*Work item*
Apart from the pictures, every entry must be retyped exactly.

*Material for this task*
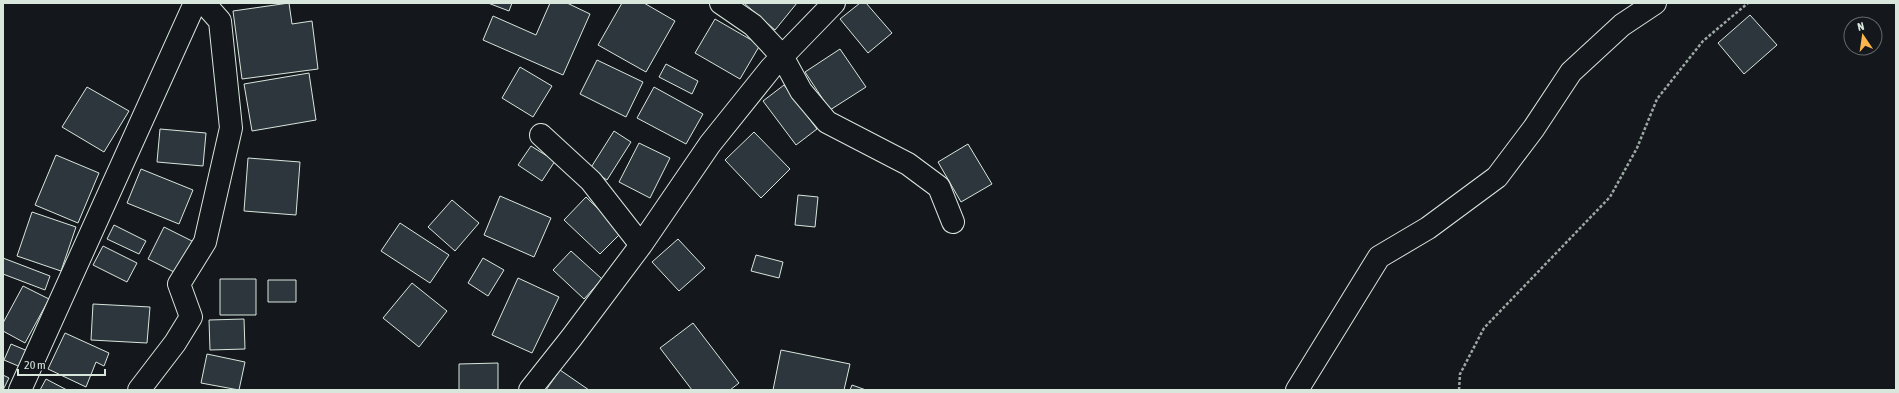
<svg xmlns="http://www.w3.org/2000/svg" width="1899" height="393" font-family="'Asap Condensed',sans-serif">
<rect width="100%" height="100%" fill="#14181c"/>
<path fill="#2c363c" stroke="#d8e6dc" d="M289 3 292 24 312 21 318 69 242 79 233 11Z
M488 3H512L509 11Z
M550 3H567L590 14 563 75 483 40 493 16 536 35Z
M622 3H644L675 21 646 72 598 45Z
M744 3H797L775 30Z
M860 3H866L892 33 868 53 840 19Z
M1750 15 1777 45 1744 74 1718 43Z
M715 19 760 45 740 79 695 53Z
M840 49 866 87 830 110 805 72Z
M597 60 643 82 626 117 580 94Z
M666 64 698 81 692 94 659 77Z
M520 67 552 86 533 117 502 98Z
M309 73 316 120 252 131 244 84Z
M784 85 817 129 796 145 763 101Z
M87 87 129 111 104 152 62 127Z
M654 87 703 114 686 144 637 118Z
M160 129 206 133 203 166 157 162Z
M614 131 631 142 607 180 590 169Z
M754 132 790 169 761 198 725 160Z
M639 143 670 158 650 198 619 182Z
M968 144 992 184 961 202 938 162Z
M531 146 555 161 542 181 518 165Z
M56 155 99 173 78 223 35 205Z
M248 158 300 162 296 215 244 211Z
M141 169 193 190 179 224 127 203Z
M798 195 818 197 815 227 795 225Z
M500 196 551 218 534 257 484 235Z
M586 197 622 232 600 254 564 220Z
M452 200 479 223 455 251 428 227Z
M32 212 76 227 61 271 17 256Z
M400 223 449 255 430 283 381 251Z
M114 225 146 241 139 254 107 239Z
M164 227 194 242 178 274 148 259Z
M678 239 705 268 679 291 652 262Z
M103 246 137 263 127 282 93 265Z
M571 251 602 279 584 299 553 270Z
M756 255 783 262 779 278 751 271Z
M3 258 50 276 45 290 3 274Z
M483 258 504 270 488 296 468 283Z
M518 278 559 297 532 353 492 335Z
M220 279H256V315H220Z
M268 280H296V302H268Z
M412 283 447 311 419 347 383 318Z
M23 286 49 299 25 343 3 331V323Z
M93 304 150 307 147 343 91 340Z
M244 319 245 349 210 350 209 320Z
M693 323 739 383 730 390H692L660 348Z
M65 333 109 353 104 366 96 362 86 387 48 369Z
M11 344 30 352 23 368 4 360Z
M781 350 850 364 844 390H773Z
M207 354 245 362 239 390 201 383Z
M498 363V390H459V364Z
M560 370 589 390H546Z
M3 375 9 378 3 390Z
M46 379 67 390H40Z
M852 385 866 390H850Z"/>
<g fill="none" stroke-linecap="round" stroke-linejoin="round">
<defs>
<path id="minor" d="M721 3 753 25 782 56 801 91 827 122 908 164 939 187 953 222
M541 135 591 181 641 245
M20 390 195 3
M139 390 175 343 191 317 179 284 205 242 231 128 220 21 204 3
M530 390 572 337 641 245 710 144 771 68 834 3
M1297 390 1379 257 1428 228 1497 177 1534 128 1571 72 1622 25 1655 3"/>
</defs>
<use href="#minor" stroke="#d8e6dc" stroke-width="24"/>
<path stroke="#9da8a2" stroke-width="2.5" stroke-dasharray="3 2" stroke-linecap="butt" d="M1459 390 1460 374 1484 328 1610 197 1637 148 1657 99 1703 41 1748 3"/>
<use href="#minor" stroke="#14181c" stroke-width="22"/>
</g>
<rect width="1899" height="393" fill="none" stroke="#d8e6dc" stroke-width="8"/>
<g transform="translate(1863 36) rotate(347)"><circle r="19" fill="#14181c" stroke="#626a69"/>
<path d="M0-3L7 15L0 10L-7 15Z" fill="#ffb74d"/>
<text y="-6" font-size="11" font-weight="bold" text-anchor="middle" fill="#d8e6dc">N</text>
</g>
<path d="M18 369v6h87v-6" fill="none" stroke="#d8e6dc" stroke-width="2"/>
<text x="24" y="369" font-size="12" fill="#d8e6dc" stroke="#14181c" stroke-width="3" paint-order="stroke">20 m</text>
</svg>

*Solution to this problem*
<svg xmlns="http://www.w3.org/2000/svg" width="1899" height="393" font-family="'Asap Condensed',sans-serif">
<rect width="100%" height="100%" fill="#14181c"/>
<path fill="#2c363c" stroke="#d8e6dc" d="M289 3 292 24 312 21 318 69 242 79 233 11Z
M488 3H512L509 11Z
M550 3H567L590 14 563 75 483 40 493 16 536 35Z
M622 3H644L675 21 646 72 598 45Z
M744 3H797L775 30Z
M860 3H866L892 33 868 53 840 19Z
M1750 15 1777 45 1744 74 1718 43Z
M715 19 760 45 740 79 695 53Z
M840 49 866 87 830 110 805 72Z
M597 60 643 82 626 117 580 94Z
M666 64 698 81 692 94 659 77Z
M520 67 552 86 533 117 502 98Z
M309 73 316 120 252 131 244 84Z
M784 85 817 129 796 145 763 101Z
M87 87 129 111 104 152 62 127Z
M654 87 703 114 686 144 637 118Z
M160 129 206 133 203 166 157 162Z
M614 131 631 142 607 180 590 169Z
M754 132 790 169 761 198 725 160Z
M639 143 670 158 650 198 619 182Z
M968 144 992 184 961 202 938 162Z
M531 146 555 161 542 181 518 165Z
M56 155 99 173 78 223 35 205Z
M248 158 300 162 296 215 244 211Z
M141 169 193 190 179 224 127 203Z
M798 195 818 197 815 227 795 225Z
M500 196 551 218 534 257 484 235Z
M586 197 622 232 600 254 564 220Z
M452 200 479 223 455 251 428 227Z
M32 212 76 227 61 271 17 256Z
M400 223 449 255 430 283 381 251Z
M114 225 146 241 139 254 107 239Z
M164 227 194 242 178 274 148 259Z
M678 239 705 268 679 291 652 262Z
M103 246 137 263 127 282 93 265Z
M571 251 602 279 584 299 553 270Z
M756 255 783 262 779 278 751 271Z
M3 258 50 276 45 290 3 274Z
M483 258 504 270 488 296 468 283Z
M518 278 559 297 532 353 492 335Z
M220 279H256V315H220Z
M268 280H296V302H268Z
M412 283 447 311 419 347 383 318Z
M23 286 49 299 25 343 3 331V323Z
M93 304 150 307 147 343 91 340Z
M244 319 245 349 210 350 209 320Z
M693 323 739 383 730 390H692L660 348Z
M65 333 109 353 104 366 96 362 86 387 48 369Z
M11 344 30 352 23 368 4 360Z
M781 350 850 364 844 390H773Z
M207 354 245 362 239 390 201 383Z
M498 363V390H459V364Z
M560 370 589 390H546Z
M3 375 9 378 3 390Z
M46 379 67 390H40Z
M852 385 866 390H850Z"/>
<g fill="none" stroke-linecap="round" stroke-linejoin="round">
<defs>
<path id="minor" d="M721 3 753 25 782 56 801 91 827 122 908 164 939 187 953 222
M541 135 591 181 641 245
M20 390 195 3
M139 390 175 343 191 317 179 284 205 242 231 128 220 21 204 3
M530 390 572 337 641 245 710 144 771 68 834 3
M1297 390 1379 257 1428 228 1497 177 1534 128 1571 72 1622 25 1655 3"/>
</defs>
<use href="#minor" stroke="#d8e6dc" stroke-width="24"/>
<path stroke="#9da8a2" stroke-width="2.5" stroke-dasharray="3 2" stroke-linecap="butt" d="M1459 390 1460 374 1484 328 1610 197 1637 148 1657 99 1703 41 1748 3"/>
<use href="#minor" stroke="#14181c" stroke-width="22"/>
</g>
<rect width="1899" height="393" fill="none" stroke="#d8e6dc" stroke-width="8"/>
<g transform="translate(1863 36) rotate(347)"><circle r="19" fill="#14181c" stroke="#626a69"/>
<path d="M0-3L7 15L0 10L-7 15Z" fill="#ffb74d"/>
<text y="-6" font-size="11" font-weight="bold" text-anchor="middle" fill="#d8e6dc">N</text>
</g>
<path d="M18 369v6h87v-6" fill="none" stroke="#d8e6dc" stroke-width="2"/>
<text x="24" y="369" font-size="12" fill="#d8e6dc" stroke="#14181c" stroke-width="3" paint-order="stroke">20 m</text>
</svg>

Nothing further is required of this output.